ADDU m’a tout d’abord franchement interpellé par son identité graphique, un peu comme l’achat motivé par l’esthétique d’une couverture qui te parle, qui t’attire, sans trop que tu saches pourquoi. Non pas qu’ici nous nous trouvions face à un chef-d’œuvre artistique, simplement, l’harmonie du logo en contraste avec la brumeuse pochette m’a immédiatement affûté la rétine, et l’écoute devait aller plus avant. Les couleurs me plaisent, le contenant laisse présager le contenu.
Et je ne m’y suis pas trompé.
Pour l’état-civil, ADDU, c’est un projet basé dans l’hexagone, développé par ses deux têtes pensantes, Detox, en charge du mix des grattes et des voix, et Pins s’occupant des beats et des synthés, pour la musique, et de l’artwork, pour le visuel. A lire ce paragraphe vous l’aurez compris, ADDU officie un minimum dans l’électronique, reste à savoir de quel metal le gaillard est forgé.
Bizarrerie, en dehors des étiquettes, ADDU est un casse tête de chroniqueur. Car s’il évolue au delà d’un style immédiatement identifiable, il reprend les codes d’un panel très varié d’influences, ne se les réapproprie pas, sait faire preuve de créativité, bref, c’est comme si vous vous trouviez face à un groupe bouffi d’influences, mais qui jouit d’une identité propre.
Soyons pragmatiques et attachons-nous à du concret voulez-vous ? ADDU mise nettement sur une musique synthétique, en des terres où les guitares doivent s’adapter aux sons sursaturés, aux sonorités étouffantes, qui abordent le shoegaze sans pour autant le tutoyer. En somme, la mélodie, les accords se trouvent noyés dans une sorte de magma sonore que seule l’oreille attentive parviendra à appréhender. Tout cela paraît obscur et pourtant, ADDU, une fois son hermétisme enjambé, parvient à happer l’auditeur.

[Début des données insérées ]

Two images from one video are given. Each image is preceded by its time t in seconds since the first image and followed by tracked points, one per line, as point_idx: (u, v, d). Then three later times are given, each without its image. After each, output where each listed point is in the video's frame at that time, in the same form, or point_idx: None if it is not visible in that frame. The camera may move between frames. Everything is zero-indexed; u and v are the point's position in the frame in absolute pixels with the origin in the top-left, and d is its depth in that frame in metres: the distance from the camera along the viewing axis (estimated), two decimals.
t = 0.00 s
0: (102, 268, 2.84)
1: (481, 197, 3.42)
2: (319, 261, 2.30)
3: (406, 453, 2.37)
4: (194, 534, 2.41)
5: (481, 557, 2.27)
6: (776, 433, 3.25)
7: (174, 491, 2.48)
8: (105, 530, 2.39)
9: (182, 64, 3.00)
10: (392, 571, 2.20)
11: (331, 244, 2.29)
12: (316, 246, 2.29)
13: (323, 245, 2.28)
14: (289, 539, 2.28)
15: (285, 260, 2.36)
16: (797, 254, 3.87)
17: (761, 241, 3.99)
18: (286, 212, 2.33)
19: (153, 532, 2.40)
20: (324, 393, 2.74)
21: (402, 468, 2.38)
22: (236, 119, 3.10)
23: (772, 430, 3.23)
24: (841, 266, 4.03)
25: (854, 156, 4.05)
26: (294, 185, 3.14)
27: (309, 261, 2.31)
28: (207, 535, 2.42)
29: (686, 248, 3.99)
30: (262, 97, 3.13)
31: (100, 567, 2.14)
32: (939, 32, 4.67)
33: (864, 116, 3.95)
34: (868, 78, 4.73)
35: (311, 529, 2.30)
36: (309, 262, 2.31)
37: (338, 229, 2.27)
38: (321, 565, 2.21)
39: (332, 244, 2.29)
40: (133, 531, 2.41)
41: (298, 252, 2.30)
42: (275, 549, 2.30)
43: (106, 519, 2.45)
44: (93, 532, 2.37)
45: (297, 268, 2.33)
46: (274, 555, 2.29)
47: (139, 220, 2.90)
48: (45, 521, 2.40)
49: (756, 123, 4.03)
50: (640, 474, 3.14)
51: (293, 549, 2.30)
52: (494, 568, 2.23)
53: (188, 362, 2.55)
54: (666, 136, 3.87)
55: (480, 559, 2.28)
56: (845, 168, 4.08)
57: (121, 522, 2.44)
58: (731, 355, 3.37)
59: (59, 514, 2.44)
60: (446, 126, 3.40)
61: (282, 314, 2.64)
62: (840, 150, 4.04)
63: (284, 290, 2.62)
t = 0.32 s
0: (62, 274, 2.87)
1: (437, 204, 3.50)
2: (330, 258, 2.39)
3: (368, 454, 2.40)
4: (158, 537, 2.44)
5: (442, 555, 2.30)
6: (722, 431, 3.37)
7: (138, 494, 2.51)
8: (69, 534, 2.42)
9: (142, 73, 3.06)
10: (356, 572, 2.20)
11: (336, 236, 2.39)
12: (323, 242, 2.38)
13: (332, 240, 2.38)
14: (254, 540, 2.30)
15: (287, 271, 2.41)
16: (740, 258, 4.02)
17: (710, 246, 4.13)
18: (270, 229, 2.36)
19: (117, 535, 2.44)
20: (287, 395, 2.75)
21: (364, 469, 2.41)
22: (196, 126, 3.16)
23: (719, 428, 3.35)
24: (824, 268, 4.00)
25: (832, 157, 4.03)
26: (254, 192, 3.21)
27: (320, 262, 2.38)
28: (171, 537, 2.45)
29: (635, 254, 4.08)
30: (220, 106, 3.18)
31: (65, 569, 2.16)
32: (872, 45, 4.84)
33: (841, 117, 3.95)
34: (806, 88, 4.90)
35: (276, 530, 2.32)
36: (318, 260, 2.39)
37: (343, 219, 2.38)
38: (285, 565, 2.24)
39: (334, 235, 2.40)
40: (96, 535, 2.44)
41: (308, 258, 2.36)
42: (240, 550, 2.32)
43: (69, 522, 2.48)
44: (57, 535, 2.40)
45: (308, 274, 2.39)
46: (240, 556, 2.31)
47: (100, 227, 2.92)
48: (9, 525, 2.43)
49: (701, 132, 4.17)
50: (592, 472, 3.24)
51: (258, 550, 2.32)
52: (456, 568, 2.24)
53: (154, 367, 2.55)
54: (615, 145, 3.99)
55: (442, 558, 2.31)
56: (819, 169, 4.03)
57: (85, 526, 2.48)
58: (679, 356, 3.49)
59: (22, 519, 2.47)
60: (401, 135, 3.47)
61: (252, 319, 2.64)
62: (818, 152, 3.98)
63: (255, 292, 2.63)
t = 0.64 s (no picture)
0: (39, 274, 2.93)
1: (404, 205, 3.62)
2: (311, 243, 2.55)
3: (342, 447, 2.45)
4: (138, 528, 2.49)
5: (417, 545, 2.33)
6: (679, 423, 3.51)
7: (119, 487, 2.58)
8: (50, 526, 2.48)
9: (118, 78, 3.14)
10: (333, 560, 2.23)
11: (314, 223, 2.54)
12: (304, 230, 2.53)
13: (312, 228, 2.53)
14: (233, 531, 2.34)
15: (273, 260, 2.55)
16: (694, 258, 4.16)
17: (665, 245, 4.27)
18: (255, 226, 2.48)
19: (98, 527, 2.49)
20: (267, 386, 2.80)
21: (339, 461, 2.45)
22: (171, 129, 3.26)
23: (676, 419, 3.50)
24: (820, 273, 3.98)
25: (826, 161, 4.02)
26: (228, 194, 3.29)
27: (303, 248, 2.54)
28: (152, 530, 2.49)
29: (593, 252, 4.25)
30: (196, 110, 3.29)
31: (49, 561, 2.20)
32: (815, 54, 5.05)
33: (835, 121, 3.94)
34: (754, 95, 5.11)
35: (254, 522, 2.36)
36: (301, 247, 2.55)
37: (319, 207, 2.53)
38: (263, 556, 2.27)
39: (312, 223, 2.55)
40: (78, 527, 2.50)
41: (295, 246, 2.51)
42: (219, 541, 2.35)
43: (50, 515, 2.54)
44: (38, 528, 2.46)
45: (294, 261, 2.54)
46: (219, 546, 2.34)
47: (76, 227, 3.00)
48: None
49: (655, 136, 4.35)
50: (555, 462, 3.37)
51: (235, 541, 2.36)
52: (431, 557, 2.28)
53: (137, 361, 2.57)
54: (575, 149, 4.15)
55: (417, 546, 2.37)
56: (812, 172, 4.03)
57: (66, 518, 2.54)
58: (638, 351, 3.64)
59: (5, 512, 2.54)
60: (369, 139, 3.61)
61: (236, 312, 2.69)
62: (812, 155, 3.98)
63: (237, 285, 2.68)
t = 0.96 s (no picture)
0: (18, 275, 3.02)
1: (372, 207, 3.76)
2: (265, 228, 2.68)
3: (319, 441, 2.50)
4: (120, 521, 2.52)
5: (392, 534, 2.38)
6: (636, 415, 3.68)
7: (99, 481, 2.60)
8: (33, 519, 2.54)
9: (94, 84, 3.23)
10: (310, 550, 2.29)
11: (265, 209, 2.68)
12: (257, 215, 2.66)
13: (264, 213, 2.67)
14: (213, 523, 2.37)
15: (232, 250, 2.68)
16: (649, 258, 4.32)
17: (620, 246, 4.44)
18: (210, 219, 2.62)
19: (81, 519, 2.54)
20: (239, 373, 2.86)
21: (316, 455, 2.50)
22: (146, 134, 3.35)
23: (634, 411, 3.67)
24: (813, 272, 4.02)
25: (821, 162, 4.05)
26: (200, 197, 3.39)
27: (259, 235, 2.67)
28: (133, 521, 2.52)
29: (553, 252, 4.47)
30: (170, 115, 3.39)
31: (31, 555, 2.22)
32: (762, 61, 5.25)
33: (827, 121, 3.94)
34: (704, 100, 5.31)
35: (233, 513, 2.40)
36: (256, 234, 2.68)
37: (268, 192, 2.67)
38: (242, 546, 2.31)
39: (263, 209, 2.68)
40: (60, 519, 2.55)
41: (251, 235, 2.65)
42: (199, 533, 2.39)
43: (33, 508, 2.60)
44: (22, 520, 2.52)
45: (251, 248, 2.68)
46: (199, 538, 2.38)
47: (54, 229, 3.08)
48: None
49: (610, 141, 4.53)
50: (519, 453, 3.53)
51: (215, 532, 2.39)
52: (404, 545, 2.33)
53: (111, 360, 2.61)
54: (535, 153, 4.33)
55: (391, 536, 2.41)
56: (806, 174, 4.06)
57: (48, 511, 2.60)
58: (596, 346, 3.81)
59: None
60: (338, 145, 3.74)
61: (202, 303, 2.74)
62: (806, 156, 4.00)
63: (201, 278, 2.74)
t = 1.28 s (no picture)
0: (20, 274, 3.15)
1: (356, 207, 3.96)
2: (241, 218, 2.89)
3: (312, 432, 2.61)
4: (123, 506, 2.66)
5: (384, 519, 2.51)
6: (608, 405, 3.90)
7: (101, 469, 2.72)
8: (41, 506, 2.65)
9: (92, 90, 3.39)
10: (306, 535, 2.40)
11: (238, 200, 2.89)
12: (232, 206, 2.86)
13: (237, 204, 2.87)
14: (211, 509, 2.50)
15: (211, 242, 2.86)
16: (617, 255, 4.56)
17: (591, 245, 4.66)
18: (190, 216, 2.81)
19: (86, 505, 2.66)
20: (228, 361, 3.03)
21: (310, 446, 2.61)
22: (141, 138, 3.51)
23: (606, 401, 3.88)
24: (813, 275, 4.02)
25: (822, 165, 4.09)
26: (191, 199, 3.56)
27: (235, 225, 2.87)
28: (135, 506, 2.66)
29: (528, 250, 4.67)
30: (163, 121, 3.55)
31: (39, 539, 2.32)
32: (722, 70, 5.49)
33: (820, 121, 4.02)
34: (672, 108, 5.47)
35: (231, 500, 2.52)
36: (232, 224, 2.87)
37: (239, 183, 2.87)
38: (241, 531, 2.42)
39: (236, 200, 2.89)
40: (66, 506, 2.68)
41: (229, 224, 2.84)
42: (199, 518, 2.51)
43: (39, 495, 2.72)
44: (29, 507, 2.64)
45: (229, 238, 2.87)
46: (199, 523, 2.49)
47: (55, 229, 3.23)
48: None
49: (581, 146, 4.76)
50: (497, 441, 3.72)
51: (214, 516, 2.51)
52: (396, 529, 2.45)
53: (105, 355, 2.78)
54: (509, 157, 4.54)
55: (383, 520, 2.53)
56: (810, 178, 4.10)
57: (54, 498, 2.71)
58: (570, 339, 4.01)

Tandis que le profane n’y verra qu’une sorte de courant bruitiste et peu intelligible, l’oreille amatrice entendra un beau mix d’influences, ces dernières au service d’une cohésion parée à toute critique. Les sons sont distordus à outrance, les claviers s’expriment sans en faire trop, renforcent l’hypnotisme de la musique du duo.
En substance, ADDU officie dans un registre aux frontières d’un electro ténébreux qui rappelle les premières heures atmosphériques d’un Ulver, avec ce qu’il faut de voix lointaines, de guitares distantes et d’ambiances sombres. Autour de cela s’articule une rythmique fouillée mais pas indigeste qui cadence agréablement les morceaux, les berce presque, le tout dans un format relativement court pour le style, qui évite ainsi l’écueil de l’overdose. Une vraie unité se dégage de cet album éponyme, qui navigue entre lumière et obscurité, entre énergies organiques et vibrations urbaines, très metal parfois, quasiment martial (Tornado), plus atmosphérique, souvent (Raiser of Storm, son début dans une lignée directement (trop ?) 'Townsendienne' et ses grincement finaux qui rappellent le frisson d’un Procession of the Dead Clown de Blut Aus Nord).
La grande force d’ADDU est donc cette propension à proposer une musique dans le fond très variée, tout en restant unitaire dans la forme, qui préserve la cohésion et évacue la lassitude, aborde des accents shoegaze, des structures que n’aurait pas renié Ulver (particulièrement frappant sur Christ, qui est secondée par l’intervention vocale de Vagina Vangi a.k.a. VGNV), un traitement de son qui rappelle ponctuellement ce que propose Devin Townsend, bref les influences avouées et palpables sont flatteuses, leur modelage réussi.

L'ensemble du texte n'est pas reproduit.